Simplicity and Significance in Observability

This article was originally posted in 2020 on the OpenSignals website, which is now defunct.

System Complexity

Over the last few years, complexity has risen within the computing infrastructure, especially with the movement to a finer granularity in deployment units. We’ve seen some companies adopt microservices so enthusiastically that what was once primarily considered a monolith is now broken up into hundreds, even thousands, of pieces of execution units that are connected by and large. One might naively expect that the tools and approaches employed should have done likewise. We believe this was, and still is, a grave misconception.

Wrestling with Data

As computing and complexity scaled up, the models and methods should have reduced and simplified the communication and control surface area between man and machine. Instead, monitoring (passive) and management (reactive) solutions have lazily reflected the complexity’s nature at a level devoid of simplicity and significance but instead polluted with noise.

Today, engineering teams are far too busy wrestling with and wandering around an ever-expanding data fog of metrics, logs, and distributed tracing. Fearful of the complexity, many engineering teams worry over their ability to collect, store, and analyze more and more data and details – but never to question and reflect on the effectiveness of such.

Firefighting with Fire

One could very well argue that complexity has been replaced with complicated. We are not understanding or solving the complexity problem; we are just attending to and acting on another problem because it feels much more familiar than today’s changing world.

There is seeing but no perceiving. There is doing but no direction. There is collection but no cognition.

Application monitoring and management solutions are far more complicated than needed.

A Single Pane (of Pain)

That single pane of glass many vendors talk up consists of hundreds of layers, tabs, views, charts, and navigation aids. It has become such a sorry tale that some vendors have created an onboarding experience that consists of a game leading users through a path to some golden nugget of information. The problem is that the data is detached from the service domain and systems dynamics unless one is a machine. This is a temporary band-aid for a far more troubling problem where data is valued over information and valuable models.

Imitating Intelligence

The Humainary initiative aims to bring simplicity and significance back into monitoring, observability, controllability, and management. The basic idea is pretty simple, as are many practical innovations: see, perceive, model, and reason about the computing world of microservices, much like how humans do so within societies and cultures consisting of multiple agents of offered services.

Communication and Cooperation

We find signals and inferred states at the heart of all human (and animal) communication and coordination. Signals are emitted or received. Signals indicate operations or outcomes – signs and traces of the past and a sliver of the present. Signals influence others and, over time, infer the state of others and ourselves on reflection. A signal is a direct and meaningful unit of information within a (social) context, much like an emoji. It is not a message that needs to be introspected in part and then interpreted. Humans emit and receive signals via body language and vocalization in any interaction and what is physically passed and contextually communicated.

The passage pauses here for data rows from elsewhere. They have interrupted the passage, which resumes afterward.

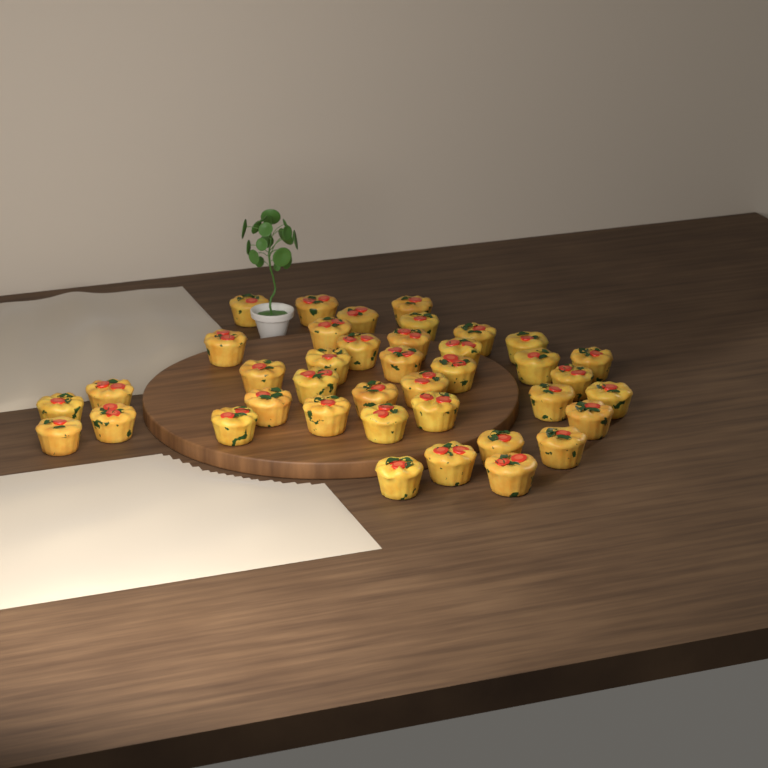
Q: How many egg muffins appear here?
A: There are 39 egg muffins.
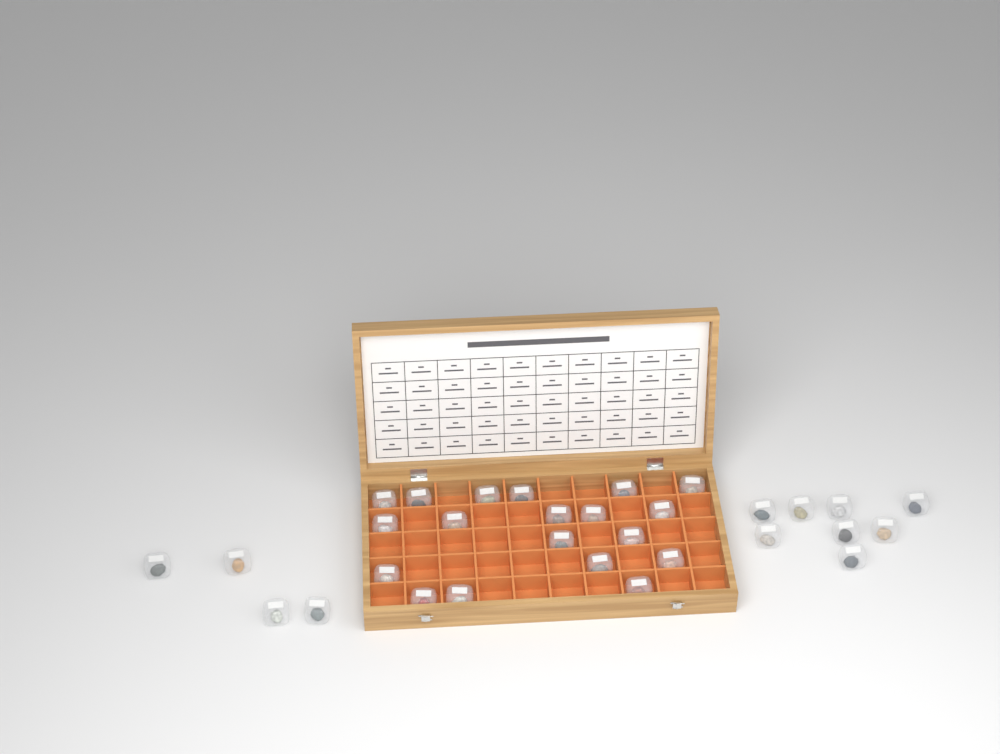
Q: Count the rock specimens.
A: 31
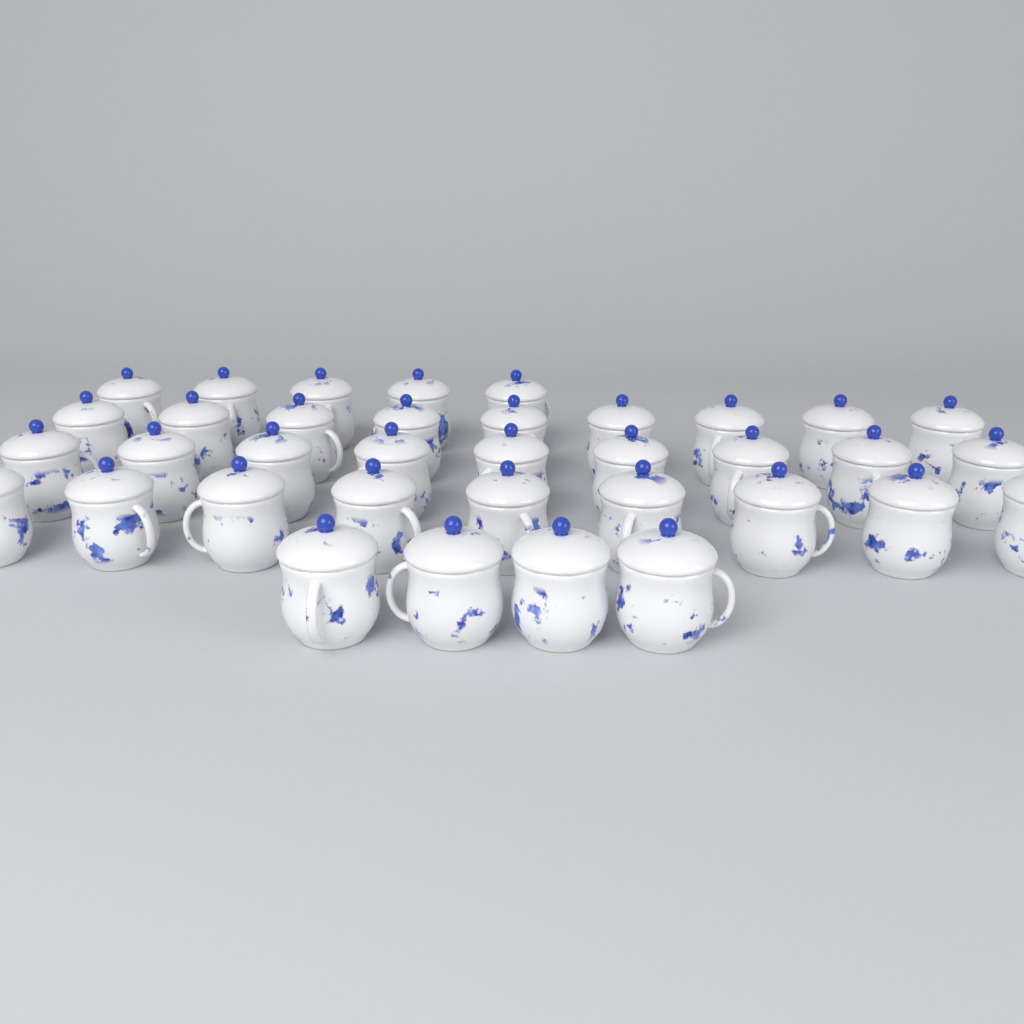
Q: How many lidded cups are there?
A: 36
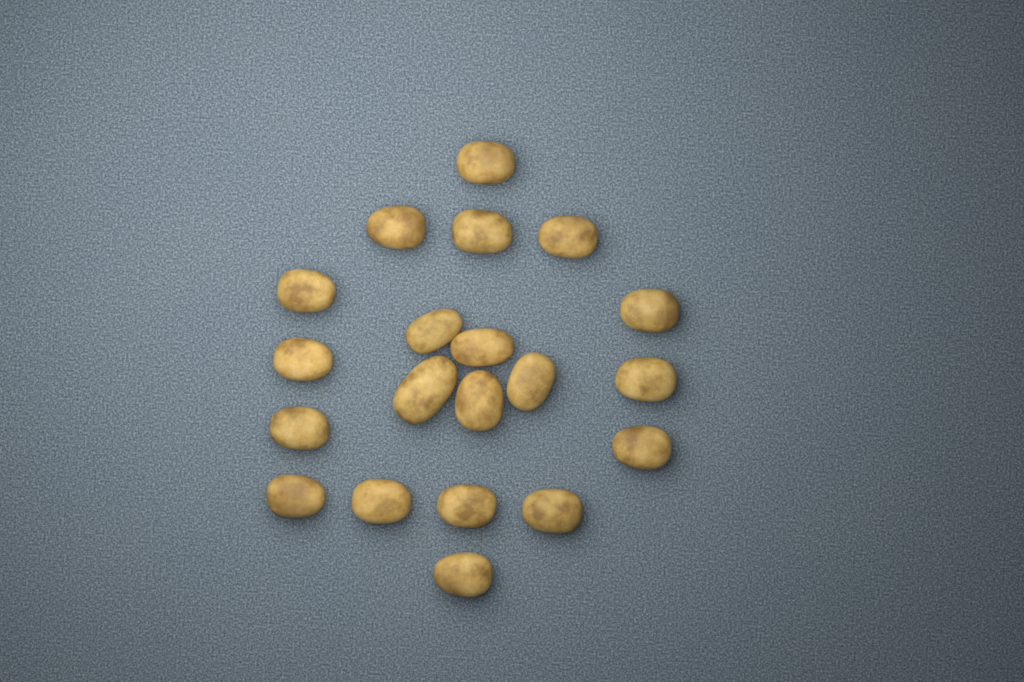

Signal processing and transmission are paramount to practical cooperation and coordination. But the signals are just a means to an end, and that end is the assessment of ourselves and others – state inference.

Framing and Focusing

When it comes to monitoring environments, the focus and frame of reference should always be on the status of the operation of a service from the perspective of each other service that interacts with that service. An assessment of service quality should not be based on what a service tells us by way of published metrics – this misses the point that no service exists in isolation anymore within a network of high interconnectivity. Instead, an assessment should reflect how other services perceive a service through signals and the inference to a state, which can differ depending on the sensitivity to each service’s signals. Sensitivity manifests in the different weighting of signals and the decay rate of memories each service is configured for.

Representing Reality

Humainary brings simplicity and sensibility by way of a focus on what is effective and of significance to the vast majority of service management attention – what is the status of this service, this cluster (of services), or this system (of services)? The conceptual model and language (terms) are small, and the processing sequence is straightforward – a service creates a context representing the world. Within this context, the service is represented alongside the other services it interacts with. In the interaction, the service owning the context, acting like a mind or model, records signals against the representations of itself and the other services.

Signaling and Synthesizing

The recorded signals are then scored based on the configuration used to create the context and mapped to a status bucket for each possible status value per service represented. The scoring card will tally each bucket and make a generalized assessment of service with some decaying mechanism in play, much like a human memory system works. The context can transmit the status changes to other interested observers through a plugin, where collective intelligence can manifest in additional aggregation, ranking, weighting, etc.